Neighborhood in New York City

Beechhurst is a neighborhood in the northeastern section of the New York City borough of Queens. It is northeast of Whitestone, bordered by the East River to the north, the Cross Island Parkway to the south, and the approaches to the Throgs Neck and Whitestone bridges to the east and west, respectively. It is also bordered by the westernmost section of Long Island Sound.

Beechhurst is an area with a diverse mix of housing. Beechhurst is part of the New York City Police Department's 109th Precinct and is part of Queens Community District 7.

During the silent film era, Beechhurst was a favorite vacation area for the rich and famous. Estates lined the waterfront, including the Arthur and Dorothy Dalton Hammerstein House, the former house of Arthur Hammerstein and Dorothy Dalton, which is a New York City designated landmark. The Beechhurst Towers hotel (now a co-op apartment building) was a favorite of actress Mary Pickford and was frequented by many Broadway and early movie stars, including the Marx Brothers and W.C. Fields.
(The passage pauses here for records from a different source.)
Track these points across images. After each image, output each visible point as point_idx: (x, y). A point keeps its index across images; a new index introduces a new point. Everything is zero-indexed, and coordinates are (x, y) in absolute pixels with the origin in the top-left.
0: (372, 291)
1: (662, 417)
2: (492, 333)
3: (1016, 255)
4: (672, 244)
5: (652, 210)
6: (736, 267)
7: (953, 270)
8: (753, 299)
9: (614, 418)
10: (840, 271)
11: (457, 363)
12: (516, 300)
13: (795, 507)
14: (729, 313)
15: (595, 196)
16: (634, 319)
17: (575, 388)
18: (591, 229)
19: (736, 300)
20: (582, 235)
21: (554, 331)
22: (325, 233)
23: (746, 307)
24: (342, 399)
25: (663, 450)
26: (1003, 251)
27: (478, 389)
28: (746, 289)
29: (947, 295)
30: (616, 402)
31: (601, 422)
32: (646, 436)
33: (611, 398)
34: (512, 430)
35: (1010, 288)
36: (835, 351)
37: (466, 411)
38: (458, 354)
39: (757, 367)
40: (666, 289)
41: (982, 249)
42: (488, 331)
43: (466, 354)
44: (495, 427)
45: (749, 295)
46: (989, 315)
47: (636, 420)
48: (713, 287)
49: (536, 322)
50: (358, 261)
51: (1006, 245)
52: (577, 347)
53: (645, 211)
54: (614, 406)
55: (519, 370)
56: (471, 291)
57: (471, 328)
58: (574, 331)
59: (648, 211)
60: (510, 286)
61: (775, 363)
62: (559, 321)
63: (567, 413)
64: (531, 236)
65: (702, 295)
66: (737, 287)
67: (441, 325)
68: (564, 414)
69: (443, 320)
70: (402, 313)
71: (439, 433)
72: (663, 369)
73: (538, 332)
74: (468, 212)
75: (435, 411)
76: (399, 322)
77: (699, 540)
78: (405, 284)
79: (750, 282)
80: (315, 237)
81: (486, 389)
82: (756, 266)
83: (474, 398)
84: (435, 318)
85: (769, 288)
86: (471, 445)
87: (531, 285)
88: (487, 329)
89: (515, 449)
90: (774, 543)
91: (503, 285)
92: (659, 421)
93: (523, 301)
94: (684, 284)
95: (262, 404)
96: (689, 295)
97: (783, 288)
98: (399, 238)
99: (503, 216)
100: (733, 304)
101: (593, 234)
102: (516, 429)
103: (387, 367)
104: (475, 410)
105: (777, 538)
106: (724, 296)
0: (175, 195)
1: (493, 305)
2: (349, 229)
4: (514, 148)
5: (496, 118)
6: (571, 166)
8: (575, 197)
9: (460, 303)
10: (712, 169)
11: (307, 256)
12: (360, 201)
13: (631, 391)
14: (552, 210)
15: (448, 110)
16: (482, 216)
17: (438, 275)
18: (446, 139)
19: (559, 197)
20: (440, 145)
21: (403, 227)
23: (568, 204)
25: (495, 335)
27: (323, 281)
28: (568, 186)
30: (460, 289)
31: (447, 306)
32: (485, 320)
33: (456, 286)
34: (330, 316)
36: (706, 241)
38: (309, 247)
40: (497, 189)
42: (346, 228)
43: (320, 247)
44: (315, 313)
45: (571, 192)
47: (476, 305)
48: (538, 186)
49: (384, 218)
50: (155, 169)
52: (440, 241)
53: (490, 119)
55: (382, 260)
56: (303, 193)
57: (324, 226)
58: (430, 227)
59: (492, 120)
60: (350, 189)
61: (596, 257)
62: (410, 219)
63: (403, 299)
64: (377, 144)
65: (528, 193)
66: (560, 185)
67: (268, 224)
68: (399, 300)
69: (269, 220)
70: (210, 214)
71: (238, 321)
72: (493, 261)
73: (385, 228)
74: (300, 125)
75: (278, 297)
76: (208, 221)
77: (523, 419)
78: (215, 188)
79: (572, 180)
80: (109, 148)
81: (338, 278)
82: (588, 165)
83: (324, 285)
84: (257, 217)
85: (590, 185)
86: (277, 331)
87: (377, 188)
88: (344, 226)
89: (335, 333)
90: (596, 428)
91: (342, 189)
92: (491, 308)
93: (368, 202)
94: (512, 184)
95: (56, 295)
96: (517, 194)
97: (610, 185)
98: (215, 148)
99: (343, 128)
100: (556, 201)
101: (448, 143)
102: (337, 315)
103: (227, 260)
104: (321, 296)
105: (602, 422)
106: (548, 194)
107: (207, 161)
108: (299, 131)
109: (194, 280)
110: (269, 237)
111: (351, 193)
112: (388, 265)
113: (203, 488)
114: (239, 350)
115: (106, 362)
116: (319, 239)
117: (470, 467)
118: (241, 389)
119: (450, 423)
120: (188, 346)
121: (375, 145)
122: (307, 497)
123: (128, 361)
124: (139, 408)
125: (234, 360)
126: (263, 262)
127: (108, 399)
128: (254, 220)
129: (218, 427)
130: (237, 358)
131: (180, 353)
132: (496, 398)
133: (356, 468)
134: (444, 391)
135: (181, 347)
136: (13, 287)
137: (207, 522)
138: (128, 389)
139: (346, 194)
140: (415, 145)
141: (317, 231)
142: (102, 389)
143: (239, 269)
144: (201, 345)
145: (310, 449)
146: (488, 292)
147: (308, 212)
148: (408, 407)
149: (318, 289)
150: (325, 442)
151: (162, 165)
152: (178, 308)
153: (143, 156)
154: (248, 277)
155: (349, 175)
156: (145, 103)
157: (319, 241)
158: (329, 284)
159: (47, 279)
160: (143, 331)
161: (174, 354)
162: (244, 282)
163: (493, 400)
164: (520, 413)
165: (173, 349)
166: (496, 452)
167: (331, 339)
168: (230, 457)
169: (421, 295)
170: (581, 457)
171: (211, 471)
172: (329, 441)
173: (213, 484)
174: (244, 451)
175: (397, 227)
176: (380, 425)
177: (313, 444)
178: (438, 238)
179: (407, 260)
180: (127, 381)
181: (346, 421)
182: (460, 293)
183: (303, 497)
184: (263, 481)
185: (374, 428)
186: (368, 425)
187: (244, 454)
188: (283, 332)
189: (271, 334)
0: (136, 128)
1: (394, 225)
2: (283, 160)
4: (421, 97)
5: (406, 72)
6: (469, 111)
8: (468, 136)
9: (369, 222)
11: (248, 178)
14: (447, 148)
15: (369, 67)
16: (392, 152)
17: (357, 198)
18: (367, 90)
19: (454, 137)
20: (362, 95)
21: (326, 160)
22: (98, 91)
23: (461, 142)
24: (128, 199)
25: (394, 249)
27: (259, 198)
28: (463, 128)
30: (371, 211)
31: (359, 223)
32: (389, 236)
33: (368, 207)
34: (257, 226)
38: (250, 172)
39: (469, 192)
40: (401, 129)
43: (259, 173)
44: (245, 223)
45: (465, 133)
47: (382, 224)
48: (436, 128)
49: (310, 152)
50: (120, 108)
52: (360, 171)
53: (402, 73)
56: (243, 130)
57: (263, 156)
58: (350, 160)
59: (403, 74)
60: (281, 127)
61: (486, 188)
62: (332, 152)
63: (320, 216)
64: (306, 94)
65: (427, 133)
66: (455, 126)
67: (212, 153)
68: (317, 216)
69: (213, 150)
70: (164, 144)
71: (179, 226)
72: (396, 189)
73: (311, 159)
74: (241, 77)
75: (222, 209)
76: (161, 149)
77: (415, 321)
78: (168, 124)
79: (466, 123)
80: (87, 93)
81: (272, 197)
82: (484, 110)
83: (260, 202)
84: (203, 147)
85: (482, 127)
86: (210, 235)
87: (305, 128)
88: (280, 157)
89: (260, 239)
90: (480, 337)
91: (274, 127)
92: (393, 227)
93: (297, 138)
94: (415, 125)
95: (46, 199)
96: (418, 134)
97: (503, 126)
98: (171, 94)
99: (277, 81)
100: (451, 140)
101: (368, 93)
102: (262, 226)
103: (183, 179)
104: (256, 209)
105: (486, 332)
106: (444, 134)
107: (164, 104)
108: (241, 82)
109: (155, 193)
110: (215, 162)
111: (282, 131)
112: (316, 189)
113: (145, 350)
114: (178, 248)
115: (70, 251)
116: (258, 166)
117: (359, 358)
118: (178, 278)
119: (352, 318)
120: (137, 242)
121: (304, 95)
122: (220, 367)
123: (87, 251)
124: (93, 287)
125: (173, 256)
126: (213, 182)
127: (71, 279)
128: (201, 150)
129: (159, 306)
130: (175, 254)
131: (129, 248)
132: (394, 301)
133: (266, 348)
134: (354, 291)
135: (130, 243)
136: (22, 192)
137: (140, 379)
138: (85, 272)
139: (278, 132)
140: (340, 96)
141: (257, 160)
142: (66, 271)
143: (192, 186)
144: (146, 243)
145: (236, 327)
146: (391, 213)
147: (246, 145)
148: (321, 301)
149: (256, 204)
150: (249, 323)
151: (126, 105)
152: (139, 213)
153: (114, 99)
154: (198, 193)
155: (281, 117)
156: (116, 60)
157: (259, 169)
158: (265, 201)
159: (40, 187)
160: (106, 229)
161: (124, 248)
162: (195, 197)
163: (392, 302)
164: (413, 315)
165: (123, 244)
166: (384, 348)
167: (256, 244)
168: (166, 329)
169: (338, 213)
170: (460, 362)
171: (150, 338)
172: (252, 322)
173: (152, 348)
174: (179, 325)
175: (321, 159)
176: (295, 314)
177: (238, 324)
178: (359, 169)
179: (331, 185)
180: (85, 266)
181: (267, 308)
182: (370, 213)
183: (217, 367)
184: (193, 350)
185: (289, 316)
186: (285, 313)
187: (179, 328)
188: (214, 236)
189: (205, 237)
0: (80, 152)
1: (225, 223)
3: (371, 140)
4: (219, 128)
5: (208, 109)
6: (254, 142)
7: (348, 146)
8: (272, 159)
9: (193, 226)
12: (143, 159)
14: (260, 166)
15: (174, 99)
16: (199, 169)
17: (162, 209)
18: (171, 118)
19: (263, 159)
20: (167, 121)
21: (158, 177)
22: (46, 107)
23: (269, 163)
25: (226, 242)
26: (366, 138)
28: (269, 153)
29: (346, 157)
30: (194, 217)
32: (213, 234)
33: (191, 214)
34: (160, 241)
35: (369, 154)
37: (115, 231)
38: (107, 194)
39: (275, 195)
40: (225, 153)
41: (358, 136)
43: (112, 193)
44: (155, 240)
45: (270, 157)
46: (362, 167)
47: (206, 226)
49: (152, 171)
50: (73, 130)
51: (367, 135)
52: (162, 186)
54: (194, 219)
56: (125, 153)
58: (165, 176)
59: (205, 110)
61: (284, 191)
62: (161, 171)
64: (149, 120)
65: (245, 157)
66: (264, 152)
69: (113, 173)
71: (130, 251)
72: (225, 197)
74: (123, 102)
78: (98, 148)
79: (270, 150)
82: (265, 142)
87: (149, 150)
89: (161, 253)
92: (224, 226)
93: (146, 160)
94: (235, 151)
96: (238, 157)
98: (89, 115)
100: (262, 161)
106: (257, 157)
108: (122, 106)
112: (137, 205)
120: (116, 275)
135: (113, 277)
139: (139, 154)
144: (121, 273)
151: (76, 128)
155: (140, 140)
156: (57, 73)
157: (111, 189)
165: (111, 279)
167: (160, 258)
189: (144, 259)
Industrialist Harvey Firestone owned an estate on the Beechhurst waterfront, visited frequently by his son’s friends Zelda and F. Scott Fitzgerald.

==Transportation==
The New York City Bus's local buses provide access to and from the New York City Subway's Flushing–Main Street station on the IRT Flushing Line. The MTA Bus Company's express buses run to Manhattan.

==Notable people==
- Arthur Hammerstein (1872–1955) built a mansion facing Long Island Sound. He lived there for several years with his wife, the actress Dorothy Dalton, but sold the estate during the Great Depression in order to raise money for his theater operations.
- Anne Paolucci (1926–2012), writer, scholar and educator.